> _本文_:
棋士の羽生さんや谷川さんといった、作中でもよく出てくる方々になにかあったわけでもないですから。

ちょっと「3月のライオン」の効果はあったのかなとは思いますけど。

でも、意外だったのは間違いありません。

 

ただ、昔から人気のある小説。

特に、羽生世代の活躍を目の当たりにしていた年齢の人間にとって。

なので、映画化され、また注目されるのは当然うれしい^^

しかも、松山ケンイチさんと、東出昌大さんという若手の中でも実力のある俳優さんが出演するぐらい。

力を入れての映画化ですから。

 

そんな「聖の青春」の原作小説の感想を、さっそく始めていこうと思います。

ネタバレ要素があるので、ご注意を。

 

映画「聖の青春」の原作小説の感想

まずは「聖の青春」とは

そもそも「聖の青春」とは、何かですが。

ものすごく簡単に言いますと、棋士の村山聖さんの一生を描いた作品となります。

でも、村山さんは、子どもの頃にネフローゼを患い。

普通に生活をするというのが、困難な状況。

その状況で、将棋に人生を捧げている。

その点に特徴があるんです。

 

まぁ、少女漫画を読んだり、将棋を早く辞めたいといった発言もあったりするのですが^^

でも、将棋のために極力余計なものを立ち入らせない生活を送ったり。

将棋の妨げになるからといって、抗がん剤を拒否したりして。

普通の人。

おそらく棋士の方でも、ここまでできる人はほとんどいないんじゃないだろうか。

そう思わされるほどに、将棋への思い入れが非常に強い方なんです。

 

ちなみに、「3月のライオン」の影響があるかもと思ったのは。

作中に出てくる二階堂晴信。

彼のモチーフになったのが、村山さんじゃないかと。

「3月のライオン」ファンの中でも言われていますからね。

性格や生まれなどは大きく違いますが。

でも、村山さんのことを知っていて。

二階堂のことを見て、村山さんのことをイメージするなというのは無理ですよ。

そういう縁があるので、影響があるのかなと思うわけです。

> _データ_:
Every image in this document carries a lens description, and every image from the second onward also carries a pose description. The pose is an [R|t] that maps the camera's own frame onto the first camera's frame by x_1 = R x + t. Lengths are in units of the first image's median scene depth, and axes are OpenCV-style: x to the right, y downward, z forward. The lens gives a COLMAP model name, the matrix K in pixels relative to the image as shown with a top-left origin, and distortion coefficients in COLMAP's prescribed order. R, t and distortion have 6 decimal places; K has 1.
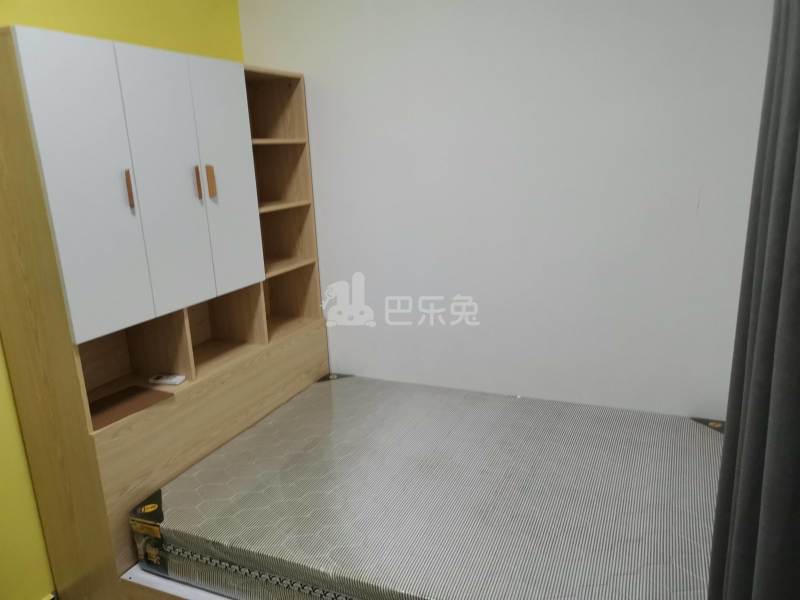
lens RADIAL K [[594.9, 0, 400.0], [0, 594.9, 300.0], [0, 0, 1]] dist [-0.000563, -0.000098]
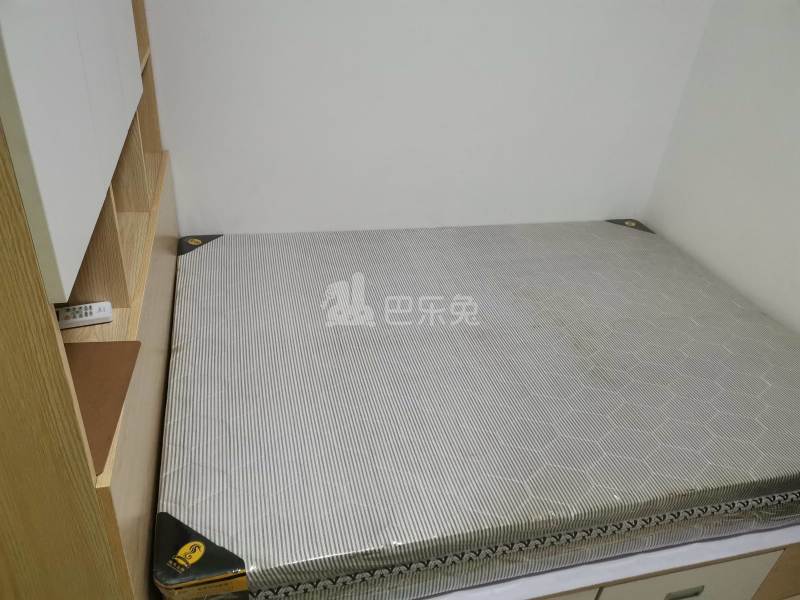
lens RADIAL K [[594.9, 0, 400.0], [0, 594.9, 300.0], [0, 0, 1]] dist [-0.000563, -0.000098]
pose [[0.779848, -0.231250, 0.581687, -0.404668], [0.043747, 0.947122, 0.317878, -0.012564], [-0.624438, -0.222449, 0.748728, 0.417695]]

* * *

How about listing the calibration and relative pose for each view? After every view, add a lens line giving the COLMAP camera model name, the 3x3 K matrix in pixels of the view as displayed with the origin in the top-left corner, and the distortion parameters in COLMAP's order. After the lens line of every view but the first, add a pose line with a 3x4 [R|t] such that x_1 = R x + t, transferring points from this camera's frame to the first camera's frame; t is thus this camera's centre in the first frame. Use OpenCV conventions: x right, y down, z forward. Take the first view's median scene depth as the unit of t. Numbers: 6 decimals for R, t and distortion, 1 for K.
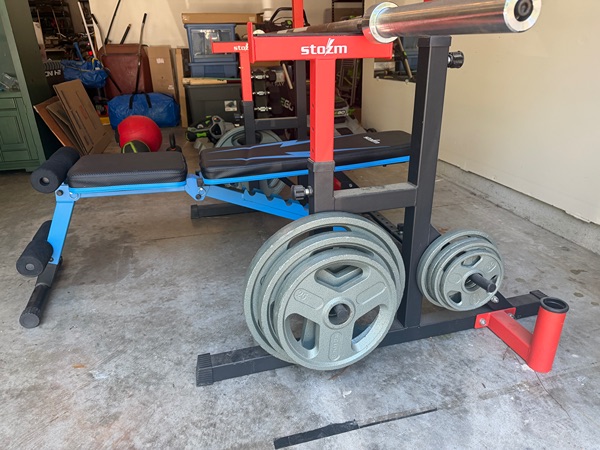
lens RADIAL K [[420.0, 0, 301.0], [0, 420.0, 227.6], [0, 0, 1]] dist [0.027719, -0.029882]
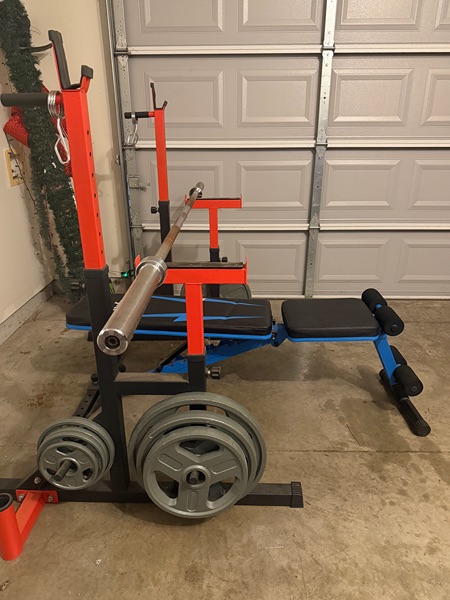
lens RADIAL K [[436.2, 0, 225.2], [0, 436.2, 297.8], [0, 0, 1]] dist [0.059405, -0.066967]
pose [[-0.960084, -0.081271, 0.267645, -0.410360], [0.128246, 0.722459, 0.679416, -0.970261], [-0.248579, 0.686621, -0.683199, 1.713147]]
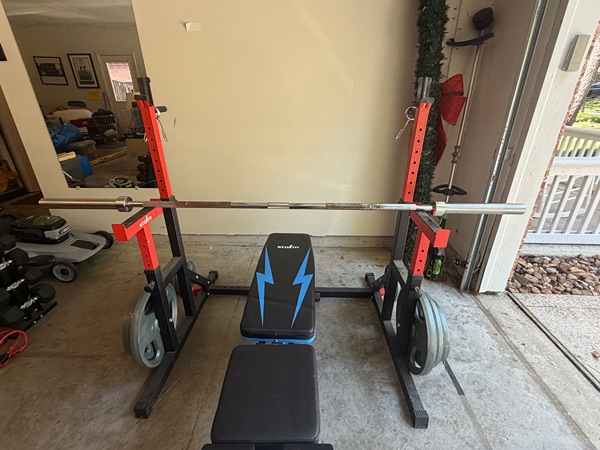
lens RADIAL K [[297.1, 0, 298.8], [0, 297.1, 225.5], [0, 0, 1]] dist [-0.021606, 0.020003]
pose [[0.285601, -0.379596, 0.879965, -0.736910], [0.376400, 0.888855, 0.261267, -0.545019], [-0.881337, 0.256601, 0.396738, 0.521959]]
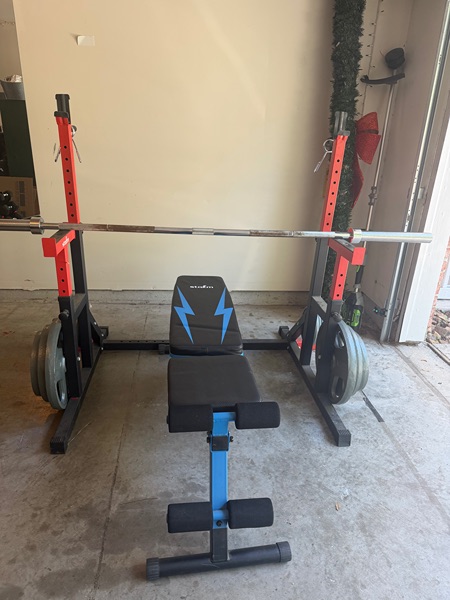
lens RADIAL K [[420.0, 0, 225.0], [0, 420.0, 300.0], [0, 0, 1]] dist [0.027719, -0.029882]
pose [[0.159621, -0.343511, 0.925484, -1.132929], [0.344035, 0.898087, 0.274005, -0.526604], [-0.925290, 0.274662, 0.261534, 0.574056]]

==

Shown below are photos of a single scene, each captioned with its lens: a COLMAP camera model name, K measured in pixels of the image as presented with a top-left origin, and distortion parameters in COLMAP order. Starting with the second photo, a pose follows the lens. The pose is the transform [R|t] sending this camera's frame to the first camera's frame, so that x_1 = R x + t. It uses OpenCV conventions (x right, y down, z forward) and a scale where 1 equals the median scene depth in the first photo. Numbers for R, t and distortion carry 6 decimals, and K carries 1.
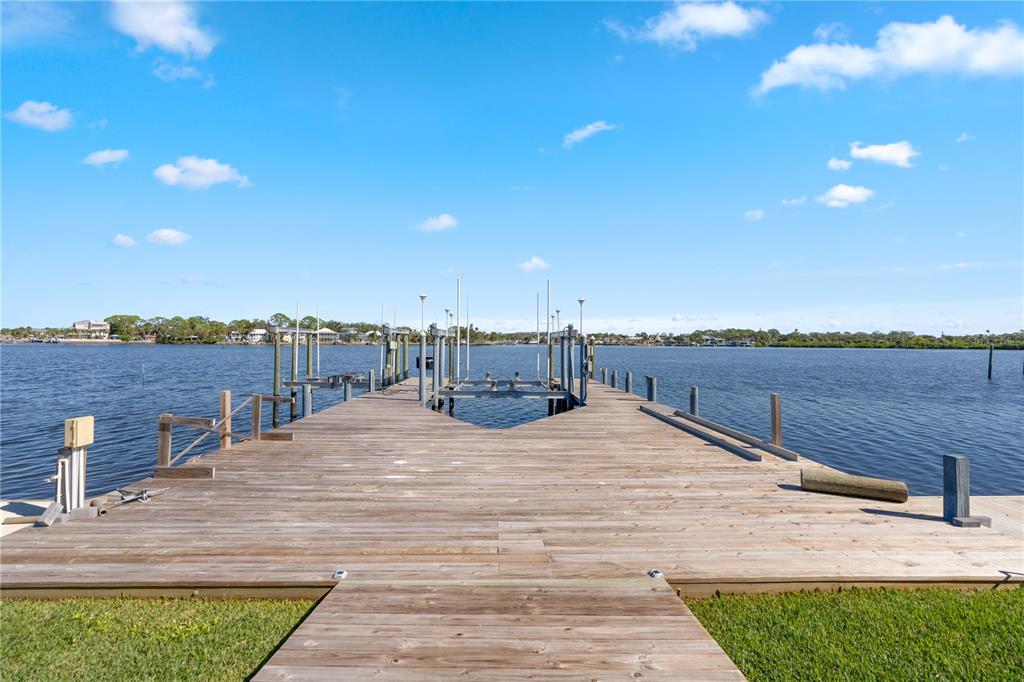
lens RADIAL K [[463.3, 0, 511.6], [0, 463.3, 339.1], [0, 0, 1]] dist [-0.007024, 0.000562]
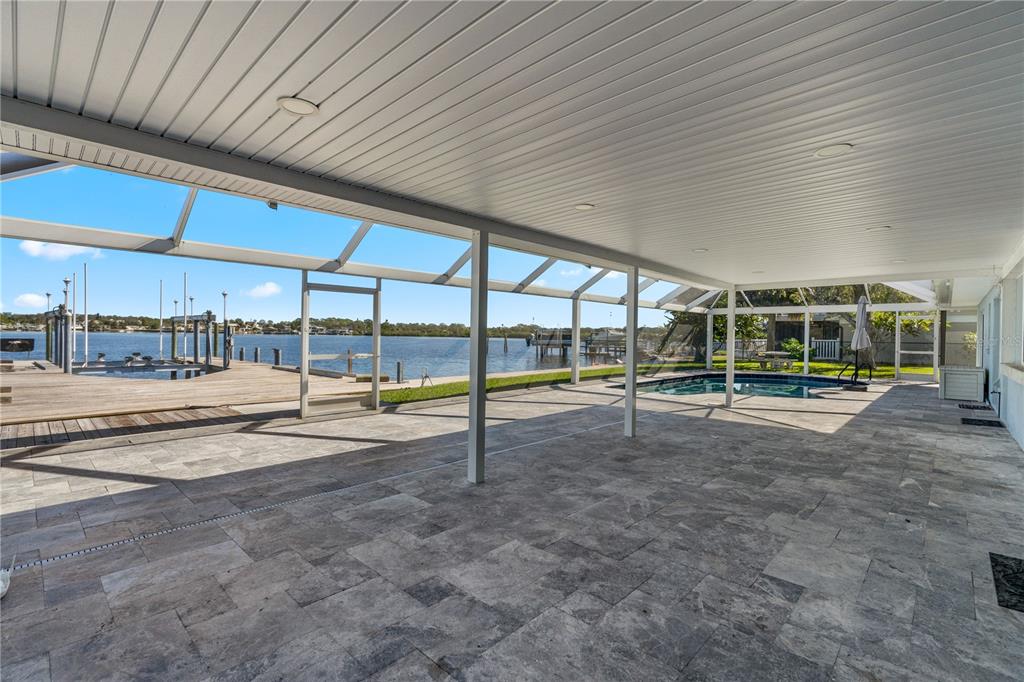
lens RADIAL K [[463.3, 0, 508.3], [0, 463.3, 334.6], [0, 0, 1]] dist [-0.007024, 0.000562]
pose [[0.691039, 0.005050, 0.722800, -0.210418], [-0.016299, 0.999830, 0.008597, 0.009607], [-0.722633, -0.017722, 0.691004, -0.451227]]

> _課題_: 「聖の青春」の原作小説の感想を述べた本文から、「特に、羽生世代の活躍を目の当たりにしていた年齢の人間にとって。」から「そんな「聖の青春」の原作小説の感想を、さっそく始めていこうと思います。」までの部分を、「そんな「聖の青春」の原作小説の感想を、さっそく始めていこうと思います。」も含めて一字一句違えずに書き写してください。

> _解答欄_:
特に、羽生世代の活躍を目の当たりにしていた年齢の人間にとって。

なので、映画化され、また注目されるのは当然うれしい^^

しかも、松山ケンイチさんと、東出昌大さんという若手の中でも実力のある俳優さんが出演するぐらい。

力を入れての映画化ですから。

 

そんな「聖の青春」の原作小説の感想を、さっそく始めていこうと思います。